Le risque des mesures qui étaient annoncées sur le commerce mondial, était un choc fort et durable sur les
échanges avec un impact persistant sur l'ensemble des économies. C'est la raison pour laquelle l'ensemble des
instituts de prévisions craignait leur mise en œuvre. Cela aurait pu se traduire par une récession globale y compris
aux USA.
Le président élu a indiqué vouloir sortir de l'accord commercial avec l'Asie hors Chine (accord dits TPP). C'est
probablement un signal vers les électeurs alors que l'accord n'était pas encore signés par tous les pays.

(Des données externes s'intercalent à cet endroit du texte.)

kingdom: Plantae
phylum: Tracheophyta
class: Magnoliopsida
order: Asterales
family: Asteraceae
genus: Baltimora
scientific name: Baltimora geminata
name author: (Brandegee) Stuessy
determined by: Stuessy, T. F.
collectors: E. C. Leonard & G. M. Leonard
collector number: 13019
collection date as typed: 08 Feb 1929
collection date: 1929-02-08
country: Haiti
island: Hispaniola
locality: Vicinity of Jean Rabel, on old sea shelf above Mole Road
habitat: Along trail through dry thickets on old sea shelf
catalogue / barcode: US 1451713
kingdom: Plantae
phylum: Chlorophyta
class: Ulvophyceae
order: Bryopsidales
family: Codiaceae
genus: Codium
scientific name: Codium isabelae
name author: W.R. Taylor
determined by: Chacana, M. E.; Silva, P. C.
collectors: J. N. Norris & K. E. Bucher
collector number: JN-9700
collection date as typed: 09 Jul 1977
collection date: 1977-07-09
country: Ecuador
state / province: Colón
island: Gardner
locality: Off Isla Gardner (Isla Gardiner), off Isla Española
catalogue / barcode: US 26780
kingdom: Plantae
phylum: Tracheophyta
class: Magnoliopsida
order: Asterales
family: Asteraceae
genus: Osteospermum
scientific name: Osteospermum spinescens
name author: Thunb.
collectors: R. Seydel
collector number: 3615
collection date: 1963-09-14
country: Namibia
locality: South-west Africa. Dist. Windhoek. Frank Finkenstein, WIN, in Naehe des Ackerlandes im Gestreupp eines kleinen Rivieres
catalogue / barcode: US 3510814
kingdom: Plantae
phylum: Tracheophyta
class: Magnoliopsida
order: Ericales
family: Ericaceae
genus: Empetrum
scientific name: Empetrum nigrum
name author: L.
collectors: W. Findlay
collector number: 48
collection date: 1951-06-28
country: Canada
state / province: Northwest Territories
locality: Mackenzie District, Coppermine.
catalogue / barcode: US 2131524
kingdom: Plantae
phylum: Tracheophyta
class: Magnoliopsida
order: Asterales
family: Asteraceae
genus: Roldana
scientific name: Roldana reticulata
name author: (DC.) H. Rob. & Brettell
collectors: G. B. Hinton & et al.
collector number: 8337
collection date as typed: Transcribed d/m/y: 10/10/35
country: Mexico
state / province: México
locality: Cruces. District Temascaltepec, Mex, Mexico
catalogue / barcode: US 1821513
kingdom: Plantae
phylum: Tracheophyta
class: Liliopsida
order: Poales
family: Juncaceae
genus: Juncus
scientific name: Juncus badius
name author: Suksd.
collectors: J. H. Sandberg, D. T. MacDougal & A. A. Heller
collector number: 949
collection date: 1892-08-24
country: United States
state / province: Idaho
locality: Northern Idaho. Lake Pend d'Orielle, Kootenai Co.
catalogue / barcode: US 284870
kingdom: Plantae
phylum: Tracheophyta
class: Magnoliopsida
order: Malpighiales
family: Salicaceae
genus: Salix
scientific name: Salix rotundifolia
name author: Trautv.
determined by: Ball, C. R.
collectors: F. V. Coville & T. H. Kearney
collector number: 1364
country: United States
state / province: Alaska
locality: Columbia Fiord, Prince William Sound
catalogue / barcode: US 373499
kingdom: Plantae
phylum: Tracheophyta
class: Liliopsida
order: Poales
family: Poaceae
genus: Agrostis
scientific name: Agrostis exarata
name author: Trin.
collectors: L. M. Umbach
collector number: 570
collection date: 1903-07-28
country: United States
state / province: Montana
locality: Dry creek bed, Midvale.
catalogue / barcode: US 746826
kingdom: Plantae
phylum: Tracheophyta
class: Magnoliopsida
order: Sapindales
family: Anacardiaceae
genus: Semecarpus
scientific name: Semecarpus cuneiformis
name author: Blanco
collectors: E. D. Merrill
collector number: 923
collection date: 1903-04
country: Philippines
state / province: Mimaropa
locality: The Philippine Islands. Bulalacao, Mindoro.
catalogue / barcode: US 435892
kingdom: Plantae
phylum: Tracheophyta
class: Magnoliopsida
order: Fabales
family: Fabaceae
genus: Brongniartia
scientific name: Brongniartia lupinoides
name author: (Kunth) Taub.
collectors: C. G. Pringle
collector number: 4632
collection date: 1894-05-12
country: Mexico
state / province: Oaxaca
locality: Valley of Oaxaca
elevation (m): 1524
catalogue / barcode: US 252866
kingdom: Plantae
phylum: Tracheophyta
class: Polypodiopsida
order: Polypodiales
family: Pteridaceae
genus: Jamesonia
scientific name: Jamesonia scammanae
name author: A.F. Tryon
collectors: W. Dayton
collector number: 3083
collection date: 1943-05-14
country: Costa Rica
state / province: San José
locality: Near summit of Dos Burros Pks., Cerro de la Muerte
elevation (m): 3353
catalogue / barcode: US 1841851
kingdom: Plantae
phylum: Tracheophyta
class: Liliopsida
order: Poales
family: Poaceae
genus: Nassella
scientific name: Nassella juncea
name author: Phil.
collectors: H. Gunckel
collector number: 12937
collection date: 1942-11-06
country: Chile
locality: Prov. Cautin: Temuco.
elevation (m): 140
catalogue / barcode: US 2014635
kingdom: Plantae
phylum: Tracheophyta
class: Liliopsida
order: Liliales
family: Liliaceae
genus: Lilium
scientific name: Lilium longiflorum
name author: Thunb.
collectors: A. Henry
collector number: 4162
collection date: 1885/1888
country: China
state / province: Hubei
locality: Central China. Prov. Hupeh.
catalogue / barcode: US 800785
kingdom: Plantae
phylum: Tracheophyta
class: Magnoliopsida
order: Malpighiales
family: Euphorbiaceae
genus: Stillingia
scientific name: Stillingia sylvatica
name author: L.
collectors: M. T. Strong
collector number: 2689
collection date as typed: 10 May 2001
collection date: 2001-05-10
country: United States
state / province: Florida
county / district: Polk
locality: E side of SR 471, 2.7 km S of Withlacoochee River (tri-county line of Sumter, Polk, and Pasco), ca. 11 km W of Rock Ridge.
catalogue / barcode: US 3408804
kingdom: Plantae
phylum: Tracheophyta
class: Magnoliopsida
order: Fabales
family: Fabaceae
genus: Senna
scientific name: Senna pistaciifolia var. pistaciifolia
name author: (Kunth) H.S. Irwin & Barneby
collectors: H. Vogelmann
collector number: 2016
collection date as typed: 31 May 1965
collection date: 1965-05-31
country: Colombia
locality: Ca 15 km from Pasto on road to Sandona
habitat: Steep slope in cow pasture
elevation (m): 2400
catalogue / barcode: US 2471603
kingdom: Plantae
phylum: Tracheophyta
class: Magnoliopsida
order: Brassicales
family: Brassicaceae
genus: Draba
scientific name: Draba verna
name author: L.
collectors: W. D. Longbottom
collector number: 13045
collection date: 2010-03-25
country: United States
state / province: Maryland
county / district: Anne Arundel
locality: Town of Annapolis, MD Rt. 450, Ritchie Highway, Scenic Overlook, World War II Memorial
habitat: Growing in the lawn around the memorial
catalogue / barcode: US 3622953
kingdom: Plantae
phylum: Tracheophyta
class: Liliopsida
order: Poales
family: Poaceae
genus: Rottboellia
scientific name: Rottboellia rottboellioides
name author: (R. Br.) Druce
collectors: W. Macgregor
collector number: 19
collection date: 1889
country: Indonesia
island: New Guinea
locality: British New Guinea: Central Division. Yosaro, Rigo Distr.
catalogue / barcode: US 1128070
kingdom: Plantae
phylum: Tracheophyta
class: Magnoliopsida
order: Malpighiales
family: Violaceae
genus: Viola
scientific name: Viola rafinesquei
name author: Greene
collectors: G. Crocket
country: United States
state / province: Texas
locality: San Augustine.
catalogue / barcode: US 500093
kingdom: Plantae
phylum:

C'est
certainement une erreur des USA car les pays asiatiques ont tous la Chine comme principal partenaire commercial.
Barack Obama souhaitait cet accord pour maintenir forte la présence américaine dans la région. La sortie du TPP
offre une opportunité à la Chine.
A court terme, la préoccupation sur cette dimension internationale parait être plus politique qu'économique et ne
pas forcément aller vers plus de stabilité. C'est au moins aussi préoccupant.